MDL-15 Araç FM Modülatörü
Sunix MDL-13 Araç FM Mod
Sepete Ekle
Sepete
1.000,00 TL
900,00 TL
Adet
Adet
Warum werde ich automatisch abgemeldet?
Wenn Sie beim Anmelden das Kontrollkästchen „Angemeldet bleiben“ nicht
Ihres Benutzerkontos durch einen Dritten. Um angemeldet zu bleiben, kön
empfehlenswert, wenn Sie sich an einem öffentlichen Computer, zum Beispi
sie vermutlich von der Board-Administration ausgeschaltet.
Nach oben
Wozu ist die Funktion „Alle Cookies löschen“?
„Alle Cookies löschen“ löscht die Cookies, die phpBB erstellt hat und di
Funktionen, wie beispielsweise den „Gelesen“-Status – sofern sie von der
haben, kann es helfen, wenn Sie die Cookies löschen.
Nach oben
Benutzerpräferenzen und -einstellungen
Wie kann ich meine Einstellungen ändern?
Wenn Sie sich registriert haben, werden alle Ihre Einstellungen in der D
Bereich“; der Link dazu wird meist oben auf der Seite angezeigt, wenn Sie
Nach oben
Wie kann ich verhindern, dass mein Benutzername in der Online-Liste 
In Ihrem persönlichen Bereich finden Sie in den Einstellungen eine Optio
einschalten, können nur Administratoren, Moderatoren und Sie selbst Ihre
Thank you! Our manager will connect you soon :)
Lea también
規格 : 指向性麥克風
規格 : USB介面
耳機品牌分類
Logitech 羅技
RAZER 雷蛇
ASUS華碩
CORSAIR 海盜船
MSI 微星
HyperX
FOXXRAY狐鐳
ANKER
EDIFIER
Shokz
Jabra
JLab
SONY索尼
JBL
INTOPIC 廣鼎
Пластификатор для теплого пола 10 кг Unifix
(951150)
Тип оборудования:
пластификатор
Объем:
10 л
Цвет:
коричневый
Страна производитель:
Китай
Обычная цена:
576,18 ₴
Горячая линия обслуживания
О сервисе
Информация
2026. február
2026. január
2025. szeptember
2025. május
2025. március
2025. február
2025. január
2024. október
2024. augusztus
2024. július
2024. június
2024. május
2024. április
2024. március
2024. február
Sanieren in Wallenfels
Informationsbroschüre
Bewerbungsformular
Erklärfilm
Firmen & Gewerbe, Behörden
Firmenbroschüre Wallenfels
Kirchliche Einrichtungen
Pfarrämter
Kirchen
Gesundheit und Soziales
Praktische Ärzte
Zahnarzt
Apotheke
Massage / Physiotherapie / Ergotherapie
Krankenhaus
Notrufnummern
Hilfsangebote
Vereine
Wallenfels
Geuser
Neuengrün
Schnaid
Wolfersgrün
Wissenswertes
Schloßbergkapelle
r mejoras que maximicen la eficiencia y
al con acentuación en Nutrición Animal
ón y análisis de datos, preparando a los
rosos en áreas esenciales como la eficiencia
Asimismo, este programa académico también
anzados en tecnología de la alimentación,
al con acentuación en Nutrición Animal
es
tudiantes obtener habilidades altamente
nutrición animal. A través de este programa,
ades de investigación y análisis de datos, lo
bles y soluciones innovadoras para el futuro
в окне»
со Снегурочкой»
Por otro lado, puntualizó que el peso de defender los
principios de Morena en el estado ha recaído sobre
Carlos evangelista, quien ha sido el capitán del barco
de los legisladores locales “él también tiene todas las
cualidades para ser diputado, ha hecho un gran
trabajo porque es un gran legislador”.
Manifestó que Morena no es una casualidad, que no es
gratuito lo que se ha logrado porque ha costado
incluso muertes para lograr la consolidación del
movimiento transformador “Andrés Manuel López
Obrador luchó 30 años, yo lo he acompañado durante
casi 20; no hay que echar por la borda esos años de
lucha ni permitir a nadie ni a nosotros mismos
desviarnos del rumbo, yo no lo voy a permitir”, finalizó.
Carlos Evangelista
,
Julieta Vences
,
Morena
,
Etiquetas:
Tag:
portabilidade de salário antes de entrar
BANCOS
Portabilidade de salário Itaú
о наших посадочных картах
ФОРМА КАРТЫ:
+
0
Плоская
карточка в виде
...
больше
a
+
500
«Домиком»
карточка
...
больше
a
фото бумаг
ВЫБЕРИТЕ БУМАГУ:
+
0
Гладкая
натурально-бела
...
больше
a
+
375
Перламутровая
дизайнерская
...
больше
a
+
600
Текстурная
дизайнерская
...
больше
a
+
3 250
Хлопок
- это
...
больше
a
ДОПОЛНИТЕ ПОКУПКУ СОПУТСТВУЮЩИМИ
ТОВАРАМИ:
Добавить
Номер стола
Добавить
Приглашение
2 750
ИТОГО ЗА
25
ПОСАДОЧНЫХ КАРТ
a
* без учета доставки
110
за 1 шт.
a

══════════════════════════════

■ The task
Reproduce every line above, keeping each word exactly as it appears.

■ Response
MDL-15 Araç FM Modülatörü
Sunix MDL-13 Araç FM Mod
Sepete Ekle
Sepete
1.000,00 TL
900,00 TL
Adet
Adet
Warum werde ich automatisch abgemeldet?
Wenn Sie beim Anmelden das Kontrollkästchen „Angemeldet bleiben“ nicht
Ihres Benutzerkontos durch einen Dritten. Um angemeldet zu bleiben, kön
empfehlenswert, wenn Sie sich an einem öffentlichen Computer, zum Beispi
sie vermutlich von der Board-Administration ausgeschaltet.
Nach oben
Wozu ist die Funktion „Alle Cookies löschen“?
„Alle Cookies löschen“ löscht die Cookies, die phpBB erstellt hat und di
Funktionen, wie beispielsweise den „Gelesen“-Status – sofern sie von der
haben, kann es helfen, wenn Sie die Cookies löschen.
Nach oben
Benutzerpräferenzen und -einstellungen
Wie kann ich meine Einstellungen ändern?
Wenn Sie sich registriert haben, werden alle Ihre Einstellungen in der D
Bereich“; der Link dazu wird meist oben auf der Seite angezeigt, wenn Sie
Nach oben
Wie kann ich verhindern, dass mein Benutzername in der Online-Liste 
In Ihrem persönlichen Bereich finden Sie in den Einstellungen eine Optio
einschalten, können nur Administratoren, Moderatoren und Sie selbst Ihre
Thank you! Our manager will connect you soon :)
Lea también
規格 : 指向性麥克風
規格 : USB介面
耳機品牌分類
Logitech 羅技
RAZER 雷蛇
ASUS華碩
CORSAIR 海盜船
MSI 微星
HyperX
FOXXRAY狐鐳
ANKER
EDIFIER
Shokz
Jabra
JLab
SONY索尼
JBL
INTOPIC 廣鼎
Пластификатор для теплого пола 10 кг Unifix
(951150)
Тип оборудования:
пластификатор
Объем:
10 л
Цвет:
коричневый
Страна производитель:
Китай
Обычная цена:
576,18 ₴
Горячая линия обслуживания
О сервисе
Информация
2026. február
2026. január
2025. szeptember
2025. május
2025. március
2025. február
2025. január
2024. október
2024. augusztus
2024. július
2024. június
2024. május
2024. április
2024. március
2024. február
Sanieren in Wallenfels
Informationsbroschüre
Bewerbungsformular
Erklärfilm
Firmen & Gewerbe, Behörden
Firmenbroschüre Wallenfels
Kirchliche Einrichtungen
Pfarrämter
Kirchen
Gesundheit und Soziales
Praktische Ärzte
Zahnarzt
Apotheke
Massage / Physiotherapie / Ergotherapie
Krankenhaus
Notrufnummern
Hilfsangebote
Vereine
Wallenfels
Geuser
Neuengrün
Schnaid
Wolfersgrün
Wissenswertes
Schloßbergkapelle
r mejoras que maximicen la eficiencia y
al con acentuación en Nutrición Animal
ón y análisis de datos, preparando a los
rosos en áreas esenciales como la eficiencia
Asimismo, este programa académico también
anzados en tecnología de la alimentación,
al con acentuación en Nutrición Animal
es
tudiantes obtener habilidades altamente
nutrición animal. A través de este programa,
ades de investigación y análisis de datos, lo
bles y soluciones innovadoras para el futuro
в окне»
со Снегурочкой»
Por otro lado, puntualizó que el peso de defender los
principios de Morena en el estado ha recaído sobre
Carlos evangelista, quien ha sido el capitán del barco
de los legisladores locales “él también tiene todas las
cualidades para ser diputado, ha hecho un gran
trabajo porque es un gran legislador”.
Manifestó que Morena no es una casualidad, que no es
gratuito lo que se ha logrado porque ha costado
incluso muertes para lograr la consolidación del
movimiento transformador “Andrés Manuel López
Obrador luchó 30 años, yo lo he acompañado durante
casi 20; no hay que echar por la borda esos años de
lucha ni permitir a nadie ni a nosotros mismos
desviarnos del rumbo, yo no lo voy a permitir”, finalizó.
Carlos Evangelista
,
Julieta Vences
,
Morena
,
Etiquetas:
Tag:
portabilidade de salário antes de entrar
BANCOS
Portabilidade de salário Itaú
о наших посадочных картах
ФОРМА КАРТЫ:
+
0
Плоская
карточка в виде
...
больше
a
+
500
«Домиком»
карточка
...
больше
a
фото бумаг
ВЫБЕРИТЕ БУМАГУ:
+
0
Гладкая
натурально-бела
...
больше
a
+
375
Перламутровая
дизайнерская
...
больше
a
+
600
Текстурная
дизайнерская
...
больше
a
+
3 250
Хлопок
- это
...
больше
a
ДОПОЛНИТЕ ПОКУПКУ СОПУТСТВУЮЩИМИ
ТОВАРАМИ:
Добавить
Номер стола
Добавить
Приглашение
2 750
ИТОГО ЗА
25
ПОСАДОЧНЫХ КАРТ
a
* без учета доставки
110
за 1 шт.
a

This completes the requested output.